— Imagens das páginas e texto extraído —
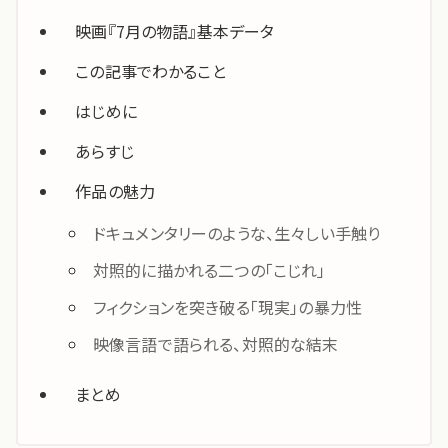
映画『7月の物語』基本データ
この記事でわかること
はじめに
あらすじ
作品の魅力
ドキュメンタリーのような、生々しい手触り
対照的に描かれる二つの「こじれ」
フィクションを突き破る「現実」の暴力性
映像言語で語られる、対照的な結末
まとめ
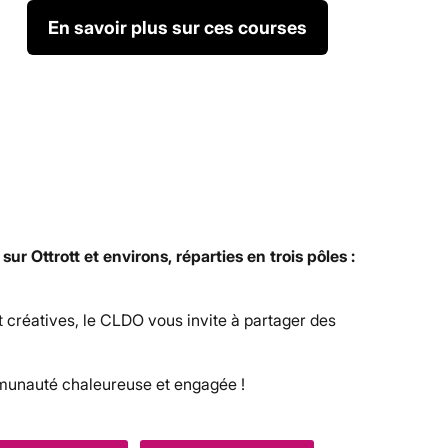
En savoir plus sur ces courses
sur Ottrott et environs, réparties en trois pôles :
 créatives, le CLDO vous invite à partager des
mmunauté chaleureuse et engagée !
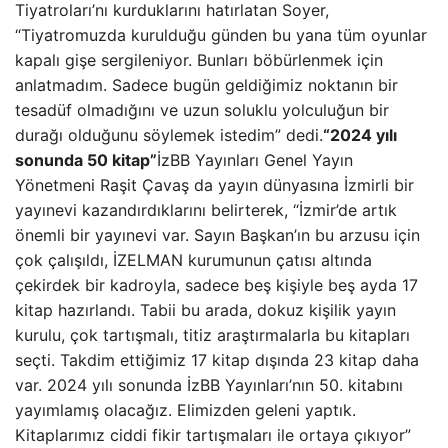
Tiyatroları’nı kurduklarını hatırlatan Soyer,
“Tiyatromuzda kurulduğu günden bu yana tüm oyunlar
kapalı gişe sergileniyor. Bunları böbürlenmek için
anlatmadım. Sadece bugün geldiğimiz noktanın bir
tesadüf olmadığını ve uzun soluklu yolculuğun bir
durağı olduğunu söylemek istedim” dedi.
“2024 yılı
sonunda 50 kitap”
İzBB Yayınları Genel Yayın
Yönetmeni Raşit Çavaş da yayın dünyasına İzmirli bir
yayınevi kazandırdıklarını belirterek, “İzmir’de artık
önemli bir yayınevi var. Sayın Başkan’ın bu arzusu için
çok çalışıldı, İZELMAN kurumunun çatısı altında
çekirdek bir kadroyla, sadece beş kişiyle beş ayda 17
kitap hazırlandı. Tabii bu arada, dokuz kişilik yayın
kurulu, çok tartışmalı, titiz araştırmalarla bu kitapları
seçti. Takdim ettiğimiz 17 kitap dışında 23 kitap daha
var. 2024 yılı sonunda İzBB Yayınları’nın 50. kitabını
yayımlamış olacağız. Elimizden geleni yaptık.
Kitaplarımız ciddi fikir tartışmaları ile ortaya çıkıyor”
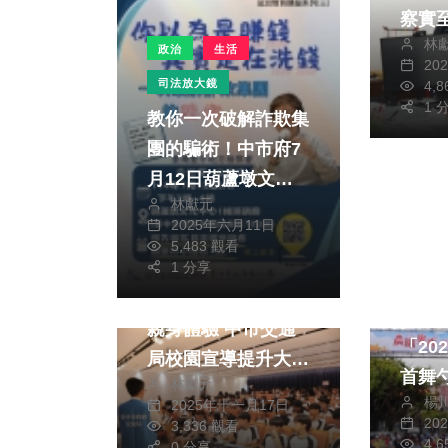
察實
林
政治
生活
20
司法放大鏡
4,
1 
教你一次破解詐欺集
團的騙術！中市府7
月12日葫蘆墩文化
林獻元
中心辦法治教育講座
2025年六月11日
5,483 觀看
政治
社會
1 分享
運動
大型車內輪差與死角
熟悉
親身體驗 中市交通
「20
局校園宣導提升大學
首舞
林獻元
生機車安全意識
楊
活力
2025年十一月17日
20
3,336 觀看
200
4,
0 分享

— Objetivo da tarefa —
Reproduza toda a listagem acima linha por linha, sem nenhuma alteração. Deixe as imagens fora da resposta.

— Resposta à tarefa —
映画『7月の物語』基本データ
この記事でわかること
はじめに
あらすじ
作品の魅力
ドキュメンタリーのような、生々しい手触り
対照的に描かれる二つの「こじれ」
フィクションを突き破る「現実」の暴力性
映像言語で語られる、対照的な結末
まとめ
En savoir plus sur ces courses
sur Ottrott et environs, réparties en trois pôles :
 créatives, le CLDO vous invite à partager des
mmunauté chaleureuse et engagée !
Tiyatroları’nı kurduklarını hatırlatan Soyer,
“Tiyatromuzda kurulduğu günden bu yana tüm oyunlar
kapalı gişe sergileniyor. Bunları böbürlenmek için
anlatmadım. Sadece bugün geldiğimiz noktanın bir
tesadüf olmadığını ve uzun soluklu yolculuğun bir
durağı olduğunu söylemek istedim” dedi.
“2024 yılı
sonunda 50 kitap”
İzBB Yayınları Genel Yayın
Yönetmeni Raşit Çavaş da yayın dünyasına İzmirli bir
yayınevi kazandırdıklarını belirterek, “İzmir’de artık
önemli bir yayınevi var. Sayın Başkan’ın bu arzusu için
çok çalışıldı, İZELMAN kurumunun çatısı altında
çekirdek bir kadroyla, sadece beş kişiyle beş ayda 17
kitap hazırlandı. Tabii bu arada, dokuz kişilik yayın
kurulu, çok tartışmalı, titiz araştırmalarla bu kitapları
seçti. Takdim ettiğimiz 17 kitap dışında 23 kitap daha
var. 2024 yılı sonunda İzBB Yayınları’nın 50. kitabını
yayımlamış olacağız. Elimizden geleni yaptık.
Kitaplarımız ciddi fikir tartışmaları ile ortaya çıkıyor”
察實
林
政治
生活
20
司法放大鏡
4,
1 
教你一次破解詐欺集
團的騙術！中市府7
月12日葫蘆墩文化
林獻元
中心辦法治教育講座
2025年六月11日
5,483 觀看
政治
社會
1 分享
運動
大型車內輪差與死角
熟悉
親身體驗 中市交通
「20
局校園宣導提升大學
首舞
林獻元
生機車安全意識
楊
活力
2025年十一月17日
20
3,336 觀看
200
4,
0 分享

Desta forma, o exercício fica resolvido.